L’anonymat du don de sperme contesté devant la justice… et toutes les autres questions délicates que soulève la PMA
Atlantico : Le Conseil d'Etat devrait examiner mercredi 21 octobre la requête d'une avocate de 35 ans, conçue par insémination artificielle, et qui cherche à obtenir des informations sur son père biologique. D'après la requérante, la loi viole l'article 8 de la Convention européenne des droits de l'homme sur le "droit au respect de la vie privée et familiale". Dans quelle mesure aujourd’hui l'anonymat du don inscrit dans la loi se heurte à la position de la CEDH qui a mis en avant "l'intérêt vital" quant à la connaissance de sa filiation ?
Jean-René Binet : Le droit français consacre une règle d’anonymat absolu en cas de recours à un don de gamtète. A l’échelle internationale, il s’agit d’une solution isolée : la plupart des États qui admettent le recours à un tiers donneur prévoient, au minimum, un accès aux données non identifiantes et, la plupart du temps, un accès à l'identité du donneur. De plus, plusieurs États qui, à l'instar de la France, avaient opté pour la règle du secret y ont récemment renoncé, comme en témoignent les réformes accomplies aux Pays-Bas, au Royaume-Uni, en Suède et en Suisse. On ne voit pas comment une telle évolution pourrait ne pas conduire la Cour européenne des droits de l’homme, si elle était saisie du problème, à ne pas sanctionner la France.
Dans le cas d'une fin d'anonymat, le risque n'est-il pas la fin du don de spermatozoïdes et donc de la PMA ?
C’est cette crainte qui a conduit à la consécration de la règle de l’anonymat en 1994 et à son maintien lors de la révision de la loi de bioéthique en 2011. Le projet de loi prévoyait en effet que les enfants nés à la suite d'un don de gamètes pourraient, s'ils en exprimaient le souhait après leur majorité, accéder à certaines informations non-identifiantes : l'âge du donneur, son état de santé, ses caractéristiques physiques, sa situation familiale et sa catégorie socioprofessionnelle, sa nationalité et, plus important peut-être, les motivations de son don. De plus, le projet prévoyait un accès à l'identité du donneur, à la condition que celui-ci, informé de la demande, y consente. Ce projet, équilibré, répondait parfaitement au problème posé par la demanderesse dans l’affaire que jugera le Conseil d’Etat. Fallait-il craindre le tarissement des dons de sperme ? Peut-être pas car on observe que dans les pays qui ont abandonné la règle de l’anonymat, les dons n’ont pas cessé. Cette crainte semble donc excessive.
En toile de fond, le mythe d'Oedipe et donc la question de la consanguinité. Cette crainte est-elle fondée ?
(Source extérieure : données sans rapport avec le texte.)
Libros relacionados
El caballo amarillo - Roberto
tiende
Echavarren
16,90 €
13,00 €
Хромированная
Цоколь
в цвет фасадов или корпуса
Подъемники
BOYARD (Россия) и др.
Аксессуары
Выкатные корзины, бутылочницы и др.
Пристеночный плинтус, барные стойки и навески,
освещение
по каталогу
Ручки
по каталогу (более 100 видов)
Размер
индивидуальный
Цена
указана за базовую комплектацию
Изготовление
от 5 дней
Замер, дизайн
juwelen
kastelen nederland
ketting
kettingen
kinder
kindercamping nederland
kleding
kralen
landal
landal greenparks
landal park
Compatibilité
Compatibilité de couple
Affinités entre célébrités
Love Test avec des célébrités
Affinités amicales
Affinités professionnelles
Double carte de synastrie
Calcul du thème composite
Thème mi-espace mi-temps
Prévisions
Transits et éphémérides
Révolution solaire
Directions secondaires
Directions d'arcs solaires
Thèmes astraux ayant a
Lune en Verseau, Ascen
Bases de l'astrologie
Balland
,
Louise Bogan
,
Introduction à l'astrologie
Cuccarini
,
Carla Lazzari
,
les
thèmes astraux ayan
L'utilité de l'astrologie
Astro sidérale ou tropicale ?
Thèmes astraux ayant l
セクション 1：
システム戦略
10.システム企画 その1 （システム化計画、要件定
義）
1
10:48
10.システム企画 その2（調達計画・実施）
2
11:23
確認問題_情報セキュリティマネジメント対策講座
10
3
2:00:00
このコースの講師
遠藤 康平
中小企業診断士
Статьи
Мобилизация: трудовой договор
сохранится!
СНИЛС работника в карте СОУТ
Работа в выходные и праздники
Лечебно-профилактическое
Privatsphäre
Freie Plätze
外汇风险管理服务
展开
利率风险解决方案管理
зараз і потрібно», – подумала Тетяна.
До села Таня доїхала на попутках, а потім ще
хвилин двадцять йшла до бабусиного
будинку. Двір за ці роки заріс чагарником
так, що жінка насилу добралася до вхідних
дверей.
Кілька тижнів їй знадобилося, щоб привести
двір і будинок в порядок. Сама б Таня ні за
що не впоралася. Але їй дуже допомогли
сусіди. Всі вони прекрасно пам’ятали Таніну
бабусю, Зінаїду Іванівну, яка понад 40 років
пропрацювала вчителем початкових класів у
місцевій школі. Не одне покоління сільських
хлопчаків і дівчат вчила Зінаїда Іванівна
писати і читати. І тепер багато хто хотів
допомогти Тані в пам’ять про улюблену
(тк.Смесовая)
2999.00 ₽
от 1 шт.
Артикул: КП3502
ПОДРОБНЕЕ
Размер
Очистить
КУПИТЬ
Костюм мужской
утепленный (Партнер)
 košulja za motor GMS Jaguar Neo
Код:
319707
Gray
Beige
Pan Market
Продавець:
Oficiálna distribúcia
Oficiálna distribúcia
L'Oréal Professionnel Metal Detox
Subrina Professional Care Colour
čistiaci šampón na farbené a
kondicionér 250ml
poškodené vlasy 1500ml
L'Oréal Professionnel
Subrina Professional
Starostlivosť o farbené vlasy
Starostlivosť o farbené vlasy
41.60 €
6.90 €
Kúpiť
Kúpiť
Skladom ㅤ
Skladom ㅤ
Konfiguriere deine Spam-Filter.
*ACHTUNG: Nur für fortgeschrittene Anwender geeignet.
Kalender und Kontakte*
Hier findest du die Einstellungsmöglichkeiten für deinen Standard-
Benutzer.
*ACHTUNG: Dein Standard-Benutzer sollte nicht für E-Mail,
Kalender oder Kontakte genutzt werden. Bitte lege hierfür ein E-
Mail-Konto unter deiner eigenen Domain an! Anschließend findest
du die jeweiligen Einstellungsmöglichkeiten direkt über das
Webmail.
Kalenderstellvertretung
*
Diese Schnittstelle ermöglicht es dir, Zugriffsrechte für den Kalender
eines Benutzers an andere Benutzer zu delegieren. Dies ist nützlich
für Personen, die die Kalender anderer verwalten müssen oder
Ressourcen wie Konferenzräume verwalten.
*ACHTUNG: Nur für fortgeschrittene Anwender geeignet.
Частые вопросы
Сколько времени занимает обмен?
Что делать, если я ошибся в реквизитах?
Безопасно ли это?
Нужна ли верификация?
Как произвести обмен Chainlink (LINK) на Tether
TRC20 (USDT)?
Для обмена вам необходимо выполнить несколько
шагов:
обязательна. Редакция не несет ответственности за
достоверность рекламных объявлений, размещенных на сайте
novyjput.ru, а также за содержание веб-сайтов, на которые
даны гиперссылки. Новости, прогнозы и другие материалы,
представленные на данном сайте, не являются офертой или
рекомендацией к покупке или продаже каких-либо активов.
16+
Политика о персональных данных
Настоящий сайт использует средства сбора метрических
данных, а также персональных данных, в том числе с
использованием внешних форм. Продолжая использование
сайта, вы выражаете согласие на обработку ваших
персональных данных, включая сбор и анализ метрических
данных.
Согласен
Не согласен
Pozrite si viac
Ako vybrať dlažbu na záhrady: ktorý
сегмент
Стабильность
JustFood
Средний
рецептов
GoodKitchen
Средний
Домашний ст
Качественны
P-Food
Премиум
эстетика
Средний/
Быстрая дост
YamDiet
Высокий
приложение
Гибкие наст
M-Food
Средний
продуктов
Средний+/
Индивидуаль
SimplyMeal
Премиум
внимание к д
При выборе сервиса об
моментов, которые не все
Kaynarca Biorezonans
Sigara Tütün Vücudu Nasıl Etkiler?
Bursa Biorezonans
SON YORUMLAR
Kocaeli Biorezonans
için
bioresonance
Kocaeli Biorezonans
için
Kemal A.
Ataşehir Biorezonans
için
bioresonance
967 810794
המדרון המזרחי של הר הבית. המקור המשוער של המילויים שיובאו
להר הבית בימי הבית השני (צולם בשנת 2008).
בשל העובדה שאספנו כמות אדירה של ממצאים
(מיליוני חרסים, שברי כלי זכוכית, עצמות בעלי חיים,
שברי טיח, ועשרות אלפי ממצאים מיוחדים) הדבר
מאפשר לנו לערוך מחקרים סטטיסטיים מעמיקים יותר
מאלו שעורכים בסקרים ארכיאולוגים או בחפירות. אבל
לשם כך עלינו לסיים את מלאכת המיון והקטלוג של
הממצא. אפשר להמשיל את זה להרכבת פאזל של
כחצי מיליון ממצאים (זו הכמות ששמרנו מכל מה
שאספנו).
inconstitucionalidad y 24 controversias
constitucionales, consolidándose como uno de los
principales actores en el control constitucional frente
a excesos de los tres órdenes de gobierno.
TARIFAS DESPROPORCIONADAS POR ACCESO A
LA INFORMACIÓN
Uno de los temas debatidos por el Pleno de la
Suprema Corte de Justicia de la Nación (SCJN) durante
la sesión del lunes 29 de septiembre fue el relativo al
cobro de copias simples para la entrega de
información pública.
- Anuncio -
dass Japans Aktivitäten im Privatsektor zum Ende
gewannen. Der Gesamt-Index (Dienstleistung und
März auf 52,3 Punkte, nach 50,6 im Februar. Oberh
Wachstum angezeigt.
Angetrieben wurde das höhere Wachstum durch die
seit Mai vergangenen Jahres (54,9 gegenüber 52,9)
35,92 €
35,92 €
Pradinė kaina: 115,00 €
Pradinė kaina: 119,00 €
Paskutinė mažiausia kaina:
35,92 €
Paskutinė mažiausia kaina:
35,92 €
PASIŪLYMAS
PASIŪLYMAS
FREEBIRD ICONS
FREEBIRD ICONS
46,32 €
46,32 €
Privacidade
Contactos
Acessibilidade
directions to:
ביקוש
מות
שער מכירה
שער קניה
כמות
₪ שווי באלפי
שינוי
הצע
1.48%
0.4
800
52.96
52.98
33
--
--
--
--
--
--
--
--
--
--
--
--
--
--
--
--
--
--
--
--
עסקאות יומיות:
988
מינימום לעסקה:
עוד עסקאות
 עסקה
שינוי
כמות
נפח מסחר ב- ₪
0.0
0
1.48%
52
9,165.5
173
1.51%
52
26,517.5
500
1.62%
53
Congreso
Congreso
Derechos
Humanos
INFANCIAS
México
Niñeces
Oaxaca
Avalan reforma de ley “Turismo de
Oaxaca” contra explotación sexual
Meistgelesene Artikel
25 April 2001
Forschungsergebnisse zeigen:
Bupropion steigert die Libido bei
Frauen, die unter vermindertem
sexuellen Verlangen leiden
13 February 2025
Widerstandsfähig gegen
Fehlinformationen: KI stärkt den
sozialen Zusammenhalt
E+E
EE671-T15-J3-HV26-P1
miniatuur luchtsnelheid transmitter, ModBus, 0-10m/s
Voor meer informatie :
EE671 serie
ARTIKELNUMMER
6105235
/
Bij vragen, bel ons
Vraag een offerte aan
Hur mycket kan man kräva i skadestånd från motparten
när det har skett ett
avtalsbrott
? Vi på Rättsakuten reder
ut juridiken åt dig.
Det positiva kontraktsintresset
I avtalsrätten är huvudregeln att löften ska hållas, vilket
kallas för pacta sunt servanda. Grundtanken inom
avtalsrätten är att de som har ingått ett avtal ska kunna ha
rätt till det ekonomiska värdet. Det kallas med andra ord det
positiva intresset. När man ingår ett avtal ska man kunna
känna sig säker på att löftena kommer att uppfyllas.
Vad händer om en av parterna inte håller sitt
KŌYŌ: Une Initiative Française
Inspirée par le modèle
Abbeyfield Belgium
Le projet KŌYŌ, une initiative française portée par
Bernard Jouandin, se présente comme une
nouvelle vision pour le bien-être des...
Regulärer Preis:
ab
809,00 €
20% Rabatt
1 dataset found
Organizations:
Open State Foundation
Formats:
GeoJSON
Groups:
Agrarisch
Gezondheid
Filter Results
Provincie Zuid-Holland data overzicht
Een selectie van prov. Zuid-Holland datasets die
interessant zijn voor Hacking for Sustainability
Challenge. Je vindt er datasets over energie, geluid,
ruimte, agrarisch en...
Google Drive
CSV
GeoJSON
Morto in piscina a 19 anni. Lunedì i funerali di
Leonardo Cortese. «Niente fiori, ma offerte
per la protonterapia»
La loi limite le nombre d’enfants nés d’un même don de sperme à dix. Ces enfants étant conçus autour d’un même établissement, les risques de consanguinité existent, à l’évidence. Cependant, pour savoir si ces risques sont importants, la question mériterait certainement d’être posée à un statisticien plus qu’à un juriste.
Quels sont les différents enjeux actuellement sur la PMA en matière de technologies et de situations ?
Les enjeux sont multiples. Pour ne pas risquer de passer à côté des problèmes fondamentaux, il me semble essentiel qu’en la matière la loi ne perde jamais de vue l’intérêt de l’enfant. Il me semble dès lors indispensable que la loi maintienne la fiction structurante qui charpente le droit de l’assistance médicale à la procréation : dans la mesure du possible, faire comme si l'enfant avait été conçu sans assistance médicale et, surtout, lui permettre d'y croire ou de prétendre y croire. Pour y parvenir, il est alors indispensable d’éviter les situations trop complexes. C'est la raison pour laquelle la gestation pour autrui, la procréation post-mortem ou dans les couples de même sexe sont interdites. L’affaire soumise au Conseil d’Etat illustre combien il est périlleux de créer des situations complexes en n’envisageant l’admissibilité des techniques qu’à l’aune de l’intérêt des adultes. Lorsque le recours au don de gamètes a été autorisé, tout à été fait pour garantir que le donneur ne serait jamais personnellement impliqué dans la vie de l’enfant à naître. Cependant, cette affaire et quelques autres démontrent que l’enfant né du don peut ressentir le besoin de savoir d’où il vient. C’est une demande que le droit ne peut plus feindre d’ignorer.
Aujourd'hui, qui définit les limites éthiques en matière de PMA ?
Les questions éthiques sont du ressort du Comité consultatif national d’éthique. Mais en la matière, l’éthique n’est pas suffisante car les questions de filiation relèvent du domaine de la loi. Le législateur doit assumer ses responsabilités.